Passage:
________________________

Note: Steps with the same [letter] can be done in parallel.

Phase A: Fundamental Problems

  1. [b][a] Create branch naminging convention and branch rules.

  2. [a] Solve urgent copyright and credit attribution issues related to actual files being stored

    • Make CI script that builds a list of .source.json paths that don't have author info - these should be priority.
  3. [a] Replace actual files (and homepage/entrypoint links) with links to get the files directly from their original host (use a browser-using AI agent to help with this). The goal is for most files to be file_name.file_extension.web.txt with the link inside of it (i.e., file hosted externally). Users can still contribute with actual files if they are the authors of these files (like arXiv does) because under the hood we will still be using DVC for actual files.

  4. [a] Implement proper symlinks that work across Operating Systems. No more manually looking the path inside the .sym.txt file and manually going to that directory. Also implementing easy weblinks, to avoid manual copy/paste of paths inside .web.txt to the browser.

________________________

Data excerpt:
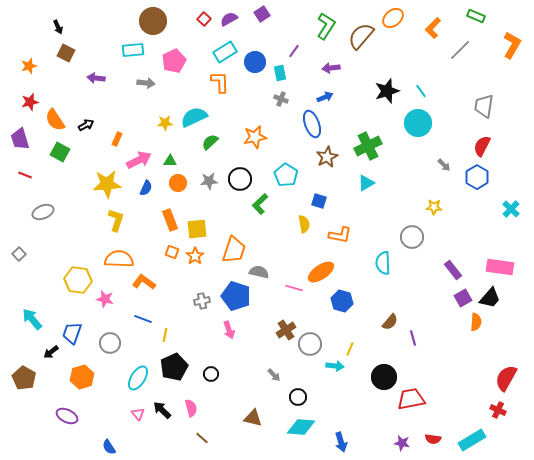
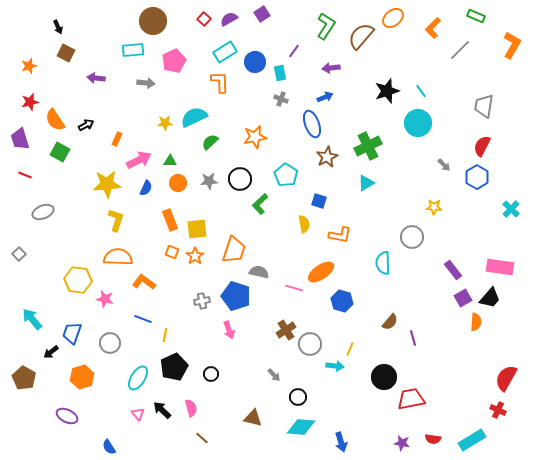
orange semicircle at (119, 259): moved 1 px left, 2 px up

________________________

Problem details: Write the next few steps of the repository roadmap, picking up after its last sentence in the same numbered, lettered format. The material has nothing to do with the repository roadmap.

Exercise response:
Phase B: Important Additions

  1. [b][a] Create a proper (not in bash, with docstrings, modular, with tests, compiled) lunchSTEM CLI package/installable where you can also:

    1. Get files or directories from the web.
    2. Hide/Show certain file types (e.g., hide: .dvc, .source.json, .prerequisites.json, symlinks for other operating systems, etc)
    3. Do search: keyword search and semantic search
  2. [b] Make a lunchSTEM MCP Server: first, need to create a .md version of each .pdf

  3. [b][a] Make a browser app to ease lunchSTEM consumption by humans, where users can:

    1. Visualize and navigate the repo as a graph
    2. Use keyword, filter-based and semantic search
    3. See preview of documents without having to open them
    4. Open documents directly in the browser
    5. Star a document
    6. Make their own tagging/favouriting on top of the materials, that will only be visible to them.
    7. Make highlights and notes on materials that will only be visible to them
    8. See author homepages that link to all materials of a specific author.
    9. Engage in discussions forums on top of specific documents
    10. See trending/popular documents and authors
    11. See statistics for documents and authors
  4. [b] Get sponsors and grants to: (1) support our app hosting; (2) build a dedicated team of lunchSTEM maintainers; (3) pay experts for peer-review processes; and (4) to route a percentage of the money to contributing authors. All sponsorship money would be reinvested in the project, it's a non-profit project.

  5. Make CI Workflows

    1. [b][a] Replace actual .pdf files with .pdf.dvc files, avoiding actual knowledge files in the repo.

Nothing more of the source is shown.